Terni, 20 agosto 2017 - Ritmi febbrili, tensione, ansia da prestazione, rancori e invidie. Il cuoco, dicono i ricercatori di Harvard, è diventato uno dei dieci mestieri più stressanti del mondo. E lo stress trasforma le cucine in teatri di guerra. Chef celeberrimi, da Gordon Ramsay a Jamie Oliver, collezionano rivolte e cause di camerieri e aiuti. Joel Robuchon, astro della cucina francese, è stato denunciato da un dipendente per «tirannia». Qualcosa di simile è successo a un celebre stellato milanese. In tante cucine volano piatti, insulti, schiaffoni. E ora perfino rappresaglie a colpi di lassativo.
Gianfranco Vissani, che cosa sta succedendo?
«Troppe ore di lavoro, troppo sfruttamento. Sono pochissimi quelli che accettano un posto dopo aver chiesto quanto si guadagna esattamente. Si buttano e poi vedono. Così finiscono in balìa di chef mercenari, più o meno celebri, che impongono il loro modo arrogante di lavorare e di comandare. Lo impongono anche ai proprietari, che devono far tornare i conti e pagano gli ultimi arrivati solo quando capita».
E quindi?
«Quindi queste persone odiose e mediocri stanno distruggendo tutto, col fattivo aiuto delle guide gastronomiche. Ne riparliamo fra un paio d’anni, vedrete. Si sta annientando un’economia. Ovviamente i giovani sono le prime vittime».
Ovvero?
«Guardano Masterchef, pensano chissà che cosa, mettono il naso in una cucina e solo lì si rendono conto. Sa quanti sono quelli che dopo un giorno non si fanno più vedere? Tanti. Perché non reggono a quell’inferno. Però vorrei aggiungere una cosa su quella storia dei lassativi».
La aggiunga.
«Certi comportamenti non sono sempre imprevedibili. Un cuoco dovrebbe cogliere i segnali di tensione o di conflitto. Avevo un collaboratore che piantava grane e non faceva mai quel che gli chiedevo. L’ho messo alla porta».
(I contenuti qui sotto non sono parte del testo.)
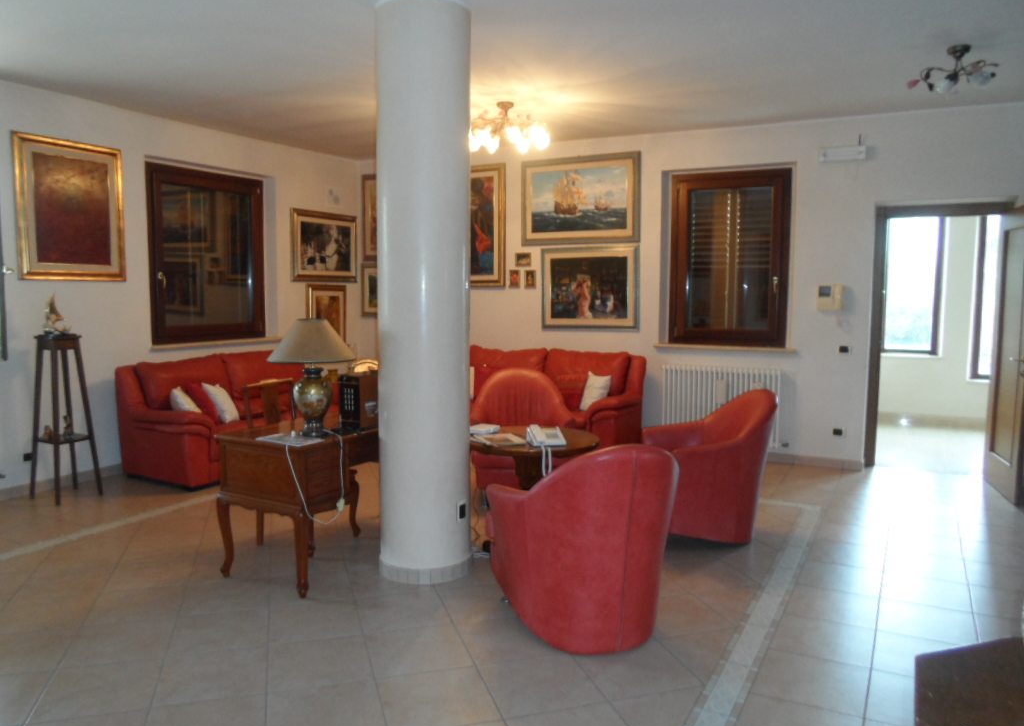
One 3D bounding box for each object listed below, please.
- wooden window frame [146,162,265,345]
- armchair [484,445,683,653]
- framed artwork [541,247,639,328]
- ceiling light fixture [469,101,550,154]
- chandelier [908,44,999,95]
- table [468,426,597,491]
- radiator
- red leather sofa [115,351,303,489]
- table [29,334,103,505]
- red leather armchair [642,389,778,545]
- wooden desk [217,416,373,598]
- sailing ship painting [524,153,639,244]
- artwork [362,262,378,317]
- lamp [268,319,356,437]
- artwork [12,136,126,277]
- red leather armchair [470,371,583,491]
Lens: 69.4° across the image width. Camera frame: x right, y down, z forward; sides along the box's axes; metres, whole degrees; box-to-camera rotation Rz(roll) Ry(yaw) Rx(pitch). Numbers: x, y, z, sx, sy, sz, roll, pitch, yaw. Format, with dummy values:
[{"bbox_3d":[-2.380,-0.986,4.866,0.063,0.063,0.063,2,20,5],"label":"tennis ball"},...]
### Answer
[{"bbox_3d":[-2.820,-0.986,6.921,0.092,1.561,1.346,3,7,28],"label":"wooden window frame"},{"bbox_3d":[0.350,0.745,3.347,0.745,0.887,0.816,-3,7,-26],"label":"armchair"},{"bbox_3d":[0.737,-0.722,7.183,1.001,0.804,0.051,3,7,28],"label":"framed artwork"},{"bbox_3d":[-0.047,-1.866,5.851,0.660,0.370,0.660,0,6,0],"label":"ceiling light fixture"},{"bbox_3d":[2.579,-1.708,4.287,0.541,0.255,0.541,3,7,28],"label":"chandelier"},{"bbox_3d":[0.135,0.761,4.503,0.806,0.612,0.806,0,6,0],"label":"table"},{"bbox_3d":[1.856,0.377,6.629,1.035,0.663,0.102,3,7,28],"label":"radiator"},{"bbox_3d":[-2.249,0.387,6.564,0.949,0.908,2.009,3,7,28],"label":"red leather sofa"},{"bbox_3d":[-3.258,0.396,5.362,0.350,1.180,0.350,3,7,28],"label":"table"},{"bbox_3d":[1.273,0.624,4.743,0.790,0.890,0.740,1,6,12],"label":"red leather armchair"},{"bbox_3d":[-0.955,0.707,4.216,0.592,0.770,1.295,3,7,28],"label":"wooden desk"},{"bbox_3d":[0.634,-1.573,7.152,1.224,0.830,0.051,3,7,28],"label":"sailing ship painting"},{"bbox_3d":[-1.516,-0.828,8.396,0.510,0.612,0.041,3,7,28],"label":"artwork"},{"bbox_3d":[-1.055,0.075,3.913,0.460,0.610,0.460,0,6,0],"label":"lamp"},{"bbox_3d":[-3.388,-1.168,5.715,0.050,1.050,0.835,3,7,28],"label":"artwork"},{"bbox_3d":[0.055,0.532,5.601,0.740,0.890,0.770,0,6,1],"label":"red leather armchair"}]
Cannavacciuolo racconta di quando tornava a casa, a 13 anni, con le spalle e le braccia blu per le mazzate che gli rifilava lo chef. Lei mena?
«No. Una volta sono stato menato. Anni Sessanta, ero in cucina a Villa Miani a Roma, per un pranzo molto ufficiale. Era avanzata una mousse e il maître mi disse che potevo mangiarmela. La feci fuori in due bocconi. Subito dopo, il premier finlandese ne chiese un’altra. Lo chef venne da me e mi sferrò un cazzottone sul petto. Ma che c’entravo io? Semmai doveva licenziare il maître».
Ne ha presi altri?
«No. Però la gavetta io l’ho fatta davvero. In cucina a Villa Madama il mio compito era spalare carbone tutto il giorno. Arrivavo a sera con le gambe che restavano nere anche lavandole. Pensavo di essere malato».
La gavetta l’hanno fatta anche tanti altri chef famosi.
«Quelli famosi oggi? Lasciamo stare».
Che cosa direbbe a un giovane che si è messo in testa di fare il cuoco?
«Che non è tutto oro quello che luccica, ovviamente. Ci vogliono una lunga gavetta, un titolo di studio, un buon inglese parlato. E poi bisogna entrare in cucina con intelligenza e cautela».
Facile a dirsi. Ma se lei non fosse un cuoco famoso e suo figlio scegliesse quel mestiere, ne sarebbe contento?
«No. Oggi il sacrificio richiesto è enorme, troppo grande».